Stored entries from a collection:
%%

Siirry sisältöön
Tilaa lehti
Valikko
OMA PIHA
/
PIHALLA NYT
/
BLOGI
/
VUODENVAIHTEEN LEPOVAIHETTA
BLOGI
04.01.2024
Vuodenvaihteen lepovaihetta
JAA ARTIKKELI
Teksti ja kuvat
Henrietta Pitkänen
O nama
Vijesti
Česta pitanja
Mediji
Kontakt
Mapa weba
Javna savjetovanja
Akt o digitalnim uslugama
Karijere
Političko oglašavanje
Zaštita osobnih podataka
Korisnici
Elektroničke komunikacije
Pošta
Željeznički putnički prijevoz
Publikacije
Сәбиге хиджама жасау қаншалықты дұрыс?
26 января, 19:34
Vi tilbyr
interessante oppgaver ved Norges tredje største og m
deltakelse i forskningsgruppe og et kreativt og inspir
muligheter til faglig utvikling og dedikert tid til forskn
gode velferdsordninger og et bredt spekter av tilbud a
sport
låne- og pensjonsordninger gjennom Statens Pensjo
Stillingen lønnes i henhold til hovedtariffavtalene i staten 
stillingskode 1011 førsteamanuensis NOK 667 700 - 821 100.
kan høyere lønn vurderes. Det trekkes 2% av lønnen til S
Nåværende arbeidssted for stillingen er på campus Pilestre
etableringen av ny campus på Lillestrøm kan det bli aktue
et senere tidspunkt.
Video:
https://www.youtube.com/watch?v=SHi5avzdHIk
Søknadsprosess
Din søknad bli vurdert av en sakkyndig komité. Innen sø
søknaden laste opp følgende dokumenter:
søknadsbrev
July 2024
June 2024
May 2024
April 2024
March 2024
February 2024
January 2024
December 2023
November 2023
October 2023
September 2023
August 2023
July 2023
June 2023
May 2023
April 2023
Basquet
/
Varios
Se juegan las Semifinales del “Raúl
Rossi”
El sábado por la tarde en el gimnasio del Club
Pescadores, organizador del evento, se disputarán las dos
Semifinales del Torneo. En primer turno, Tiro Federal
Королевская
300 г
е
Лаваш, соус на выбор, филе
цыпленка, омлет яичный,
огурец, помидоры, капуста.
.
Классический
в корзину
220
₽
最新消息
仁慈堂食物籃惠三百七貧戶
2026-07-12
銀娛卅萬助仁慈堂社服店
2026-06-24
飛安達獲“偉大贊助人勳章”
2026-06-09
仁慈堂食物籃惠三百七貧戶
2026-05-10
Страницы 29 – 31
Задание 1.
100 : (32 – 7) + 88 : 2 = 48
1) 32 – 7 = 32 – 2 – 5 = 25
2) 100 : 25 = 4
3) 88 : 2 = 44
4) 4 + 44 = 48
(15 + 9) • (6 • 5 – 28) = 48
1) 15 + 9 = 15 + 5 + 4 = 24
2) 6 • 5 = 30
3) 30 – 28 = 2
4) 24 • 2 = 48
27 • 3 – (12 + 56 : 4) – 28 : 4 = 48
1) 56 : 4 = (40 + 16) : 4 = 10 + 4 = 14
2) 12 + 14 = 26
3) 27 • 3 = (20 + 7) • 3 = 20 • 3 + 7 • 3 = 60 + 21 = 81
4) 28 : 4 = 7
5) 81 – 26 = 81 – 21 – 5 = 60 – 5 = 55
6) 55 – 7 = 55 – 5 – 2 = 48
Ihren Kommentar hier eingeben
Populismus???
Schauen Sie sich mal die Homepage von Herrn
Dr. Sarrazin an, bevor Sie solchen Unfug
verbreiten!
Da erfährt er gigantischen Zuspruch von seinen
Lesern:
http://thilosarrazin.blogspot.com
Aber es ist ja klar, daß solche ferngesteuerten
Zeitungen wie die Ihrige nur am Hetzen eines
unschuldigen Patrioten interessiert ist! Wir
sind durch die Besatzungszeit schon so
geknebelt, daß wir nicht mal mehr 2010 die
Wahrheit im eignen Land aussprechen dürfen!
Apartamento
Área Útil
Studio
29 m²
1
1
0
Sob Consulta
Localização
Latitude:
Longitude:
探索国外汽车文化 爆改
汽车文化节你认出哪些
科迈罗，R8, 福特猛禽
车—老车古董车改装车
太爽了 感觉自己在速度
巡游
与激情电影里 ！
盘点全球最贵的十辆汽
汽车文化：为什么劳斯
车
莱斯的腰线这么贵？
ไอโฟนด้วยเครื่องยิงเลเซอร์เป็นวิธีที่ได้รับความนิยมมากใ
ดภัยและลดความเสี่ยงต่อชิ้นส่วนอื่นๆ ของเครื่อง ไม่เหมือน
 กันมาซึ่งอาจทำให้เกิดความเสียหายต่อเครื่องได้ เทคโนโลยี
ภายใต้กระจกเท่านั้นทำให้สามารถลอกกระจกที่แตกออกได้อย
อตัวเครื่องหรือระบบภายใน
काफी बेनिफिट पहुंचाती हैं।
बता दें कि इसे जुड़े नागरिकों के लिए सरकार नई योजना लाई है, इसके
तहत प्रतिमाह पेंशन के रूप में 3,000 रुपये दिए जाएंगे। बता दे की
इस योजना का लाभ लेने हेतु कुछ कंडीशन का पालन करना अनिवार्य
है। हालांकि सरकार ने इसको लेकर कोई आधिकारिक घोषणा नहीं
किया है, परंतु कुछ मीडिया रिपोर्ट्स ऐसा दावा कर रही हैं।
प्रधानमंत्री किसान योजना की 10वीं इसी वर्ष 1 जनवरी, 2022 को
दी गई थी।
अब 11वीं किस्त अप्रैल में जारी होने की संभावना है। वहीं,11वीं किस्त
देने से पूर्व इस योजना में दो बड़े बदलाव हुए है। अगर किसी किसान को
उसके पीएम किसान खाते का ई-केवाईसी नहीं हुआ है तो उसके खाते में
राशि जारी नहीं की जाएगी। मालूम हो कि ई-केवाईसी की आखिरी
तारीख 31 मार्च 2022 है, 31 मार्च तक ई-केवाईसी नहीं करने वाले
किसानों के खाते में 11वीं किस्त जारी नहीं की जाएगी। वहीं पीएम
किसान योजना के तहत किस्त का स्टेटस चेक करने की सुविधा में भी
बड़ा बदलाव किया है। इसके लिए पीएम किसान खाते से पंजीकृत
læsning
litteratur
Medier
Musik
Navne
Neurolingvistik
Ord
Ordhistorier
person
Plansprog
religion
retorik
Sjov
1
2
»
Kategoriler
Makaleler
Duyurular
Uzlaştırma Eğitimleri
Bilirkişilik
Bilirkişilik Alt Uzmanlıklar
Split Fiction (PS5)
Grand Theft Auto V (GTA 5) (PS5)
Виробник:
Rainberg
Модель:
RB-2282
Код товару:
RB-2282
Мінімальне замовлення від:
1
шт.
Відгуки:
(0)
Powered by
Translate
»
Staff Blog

%%

What needs to be done:
Can you write out the text of every entry above line by line, keeping each line unchanged?

Result of the task:
Siirry sisältöön
Tilaa lehti
Valikko
OMA PIHA
/
PIHALLA NYT
/
BLOGI
/
VUODENVAIHTEEN LEPOVAIHETTA
BLOGI
04.01.2024
Vuodenvaihteen lepovaihetta
JAA ARTIKKELI
Teksti ja kuvat
Henrietta Pitkänen
O nama
Vijesti
Česta pitanja
Mediji
Kontakt
Mapa weba
Javna savjetovanja
Akt o digitalnim uslugama
Karijere
Političko oglašavanje
Zaštita osobnih podataka
Korisnici
Elektroničke komunikacije
Pošta
Željeznički putnički prijevoz
Publikacije
Сәбиге хиджама жасау қаншалықты дұрыс?
26 января, 19:34
Vi tilbyr
interessante oppgaver ved Norges tredje største og m
deltakelse i forskningsgruppe og et kreativt og inspir
muligheter til faglig utvikling og dedikert tid til forskn
gode velferdsordninger og et bredt spekter av tilbud a
sport
låne- og pensjonsordninger gjennom Statens Pensjo
Stillingen lønnes i henhold til hovedtariffavtalene i staten 
stillingskode 1011 førsteamanuensis NOK 667 700 - 821 100.
kan høyere lønn vurderes. Det trekkes 2% av lønnen til S
Nåværende arbeidssted for stillingen er på campus Pilestre
etableringen av ny campus på Lillestrøm kan det bli aktue
et senere tidspunkt.
Video:
https://www.youtube.com/watch?v=SHi5avzdHIk
Søknadsprosess
Din søknad bli vurdert av en sakkyndig komité. Innen sø
søknaden laste opp følgende dokumenter:
søknadsbrev
July 2024
June 2024
May 2024
April 2024
March 2024
February 2024
January 2024
December 2023
November 2023
October 2023
September 2023
August 2023
July 2023
June 2023
May 2023
April 2023
Basquet
/
Varios
Se juegan las Semifinales del “Raúl
Rossi”
El sábado por la tarde en el gimnasio del Club
Pescadores, organizador del evento, se disputarán las dos
Semifinales del Torneo. En primer turno, Tiro Federal
Королевская
300 г
е
Лаваш, соус на выбор, филе
цыпленка, омлет яичный,
огурец, помидоры, капуста.
.
Классический
в корзину
220
₽
最新消息
仁慈堂食物籃惠三百七貧戶
2026-07-12
銀娛卅萬助仁慈堂社服店
2026-06-24
飛安達獲“偉大贊助人勳章”
2026-06-09
仁慈堂食物籃惠三百七貧戶
2026-05-10
Страницы 29 – 31
Задание 1.
100 : (32 – 7) + 88 : 2 = 48
1) 32 – 7 = 32 – 2 – 5 = 25
2) 100 : 25 = 4
3) 88 : 2 = 44
4) 4 + 44 = 48
(15 + 9) • (6 • 5 – 28) = 48
1) 15 + 9 = 15 + 5 + 4 = 24
2) 6 • 5 = 30
3) 30 – 28 = 2
4) 24 • 2 = 48
27 • 3 – (12 + 56 : 4) – 28 : 4 = 48
1) 56 : 4 = (40 + 16) : 4 = 10 + 4 = 14
2) 12 + 14 = 26
3) 27 • 3 = (20 + 7) • 3 = 20 • 3 + 7 • 3 = 60 + 21 = 81
4) 28 : 4 = 7
5) 81 – 26 = 81 – 21 – 5 = 60 – 5 = 55
6) 55 – 7 = 55 – 5 – 2 = 48
Ihren Kommentar hier eingeben
Populismus???
Schauen Sie sich mal die Homepage von Herrn
Dr. Sarrazin an, bevor Sie solchen Unfug
verbreiten!
Da erfährt er gigantischen Zuspruch von seinen
Lesern:
http://thilosarrazin.blogspot.com
Aber es ist ja klar, daß solche ferngesteuerten
Zeitungen wie die Ihrige nur am Hetzen eines
unschuldigen Patrioten interessiert ist! Wir
sind durch die Besatzungszeit schon so
geknebelt, daß wir nicht mal mehr 2010 die
Wahrheit im eignen Land aussprechen dürfen!
Apartamento
Área Útil
Studio
29 m²
1
1
0
Sob Consulta
Localização
Latitude:
Longitude:
探索国外汽车文化 爆改
汽车文化节你认出哪些
科迈罗，R8, 福特猛禽
车—老车古董车改装车
太爽了 感觉自己在速度
巡游
与激情电影里 ！
盘点全球最贵的十辆汽
汽车文化：为什么劳斯
车
莱斯的腰线这么贵？
ไอโฟนด้วยเครื่องยิงเลเซอร์เป็นวิธีที่ได้รับความนิยมมากใ
ดภัยและลดความเสี่ยงต่อชิ้นส่วนอื่นๆ ของเครื่อง ไม่เหมือน
 กันมาซึ่งอาจทำให้เกิดความเสียหายต่อเครื่องได้ เทคโนโลยี
ภายใต้กระจกเท่านั้นทำให้สามารถลอกกระจกที่แตกออกได้อย
อตัวเครื่องหรือระบบภายใน
काफी बेनिफिट पहुंचाती हैं।
बता दें कि इसे जुड़े नागरिकों के लिए सरकार नई योजना लाई है, इसके
तहत प्रतिमाह पेंशन के रूप में 3,000 रुपये दिए जाएंगे। बता दे की
इस योजना का लाभ लेने हेतु कुछ कंडीशन का पालन करना अनिवार्य
है। हालांकि सरकार ने इसको लेकर कोई आधिकारिक घोषणा नहीं
किया है, परंतु कुछ मीडिया रिपोर्ट्स ऐसा दावा कर रही हैं।
प्रधानमंत्री किसान योजना की 10वीं इसी वर्ष 1 जनवरी, 2022 को
दी गई थी।
अब 11वीं किस्त अप्रैल में जारी होने की संभावना है। वहीं,11वीं किस्त
देने से पूर्व इस योजना में दो बड़े बदलाव हुए है। अगर किसी किसान को
उसके पीएम किसान खाते का ई-केवाईसी नहीं हुआ है तो उसके खाते में
राशि जारी नहीं की जाएगी। मालूम हो कि ई-केवाईसी की आखिरी
तारीख 31 मार्च 2022 है, 31 मार्च तक ई-केवाईसी नहीं करने वाले
किसानों के खाते में 11वीं किस्त जारी नहीं की जाएगी। वहीं पीएम
किसान योजना के तहत किस्त का स्टेटस चेक करने की सुविधा में भी
बड़ा बदलाव किया है। इसके लिए पीएम किसान खाते से पंजीकृत
læsning
litteratur
Medier
Musik
Navne
Neurolingvistik
Ord
Ordhistorier
person
Plansprog
religion
retorik
Sjov
1
2
»
Kategoriler
Makaleler
Duyurular
Uzlaştırma Eğitimleri
Bilirkişilik
Bilirkişilik Alt Uzmanlıklar
Split Fiction (PS5)
Grand Theft Auto V (GTA 5) (PS5)
Виробник:
Rainberg
Модель:
RB-2282
Код товару:
RB-2282
Мінімальне замовлення від:
1
шт.
Відгуки:
(0)
Powered by
Translate
»
Staff Blog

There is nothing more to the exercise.